→ Given passage:
++++

Ruby on Rails
The 4th of July isn’t really a resolution-type holiday, but I’ve been neglecting my desire to play around with ruby on the side. So, now that the food coma has worn off (mmm, barbeque), I’m going to try to spend at least one night a week playing with Flex/Ruby just for fun.
I ended up going with DreamHost for my ruby host… the whole pyramid referral thing kinda creeps me out, but for as cheap as they are (and for only about $25 for the first year)… I really didn’t think I could do better. They use fastCGI and seem pretty slow and aren’t as cool as the other host I considered (SpeedyRails), but they have the added benefit of hosting infinite domains. I’ve been really happy with Yahoo’s small business hosting (I’ve had it for around 3 years now — it’s pricey, but stupid-simple), and my biggest complaint has been the inability to host multiple domains (I typically use around 1% of my monthly bandwidth). So, in other words, because performance isn’t a big issue and I’ve got a couple of other domains I want to play with… DreamHost it is.
I got my rails app, database, and subversion repositories set up without too much trouble. I haven’t decided if I want to mess with Capistrano yet (might be better to just work on learning rails first). I got the skeleton app up and running with no problems, so now it’s just a matter of sorting through tutorials until I find one I like. Dreamhost seems to only support the production environment, so I’m also going to set up InstantRails on my PC. I already started the “official” ruby on rails tutorial over on the rubyonrails.org wiki, but it seems pretty general. The ONLamp tutorial will probably be stop #2.
I was also pretty pumped to find this tutorial (although a bit old), which basically details exactly the sort of thing I want to build–well at least the data side. Maybe that’s why there are so many of these things out there. I don’t really care about the data, though, I just see the data as an excuse to play with rails and flex.
Okay… enough blogging–now back to work.

++++

→ Data drawn from a collection:
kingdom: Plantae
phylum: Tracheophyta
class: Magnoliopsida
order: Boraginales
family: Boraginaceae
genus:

++++

→ Task requirements: Edit everything in the Ruby on Rails post from "I was also pretty" down to "back to work.", swapping "blogging" for "writing", and give that stretch back in full.

→ Expected answer:
I was also pretty pumped to find this tutorial (although a bit old), which basically details exactly the sort of thing I want to build–well at least the data side. Maybe that’s why there are so many of these things out there. I don’t really care about the data, though, I just see the data as an excuse to play with rails and flex.
Okay… enough writing–now back to work.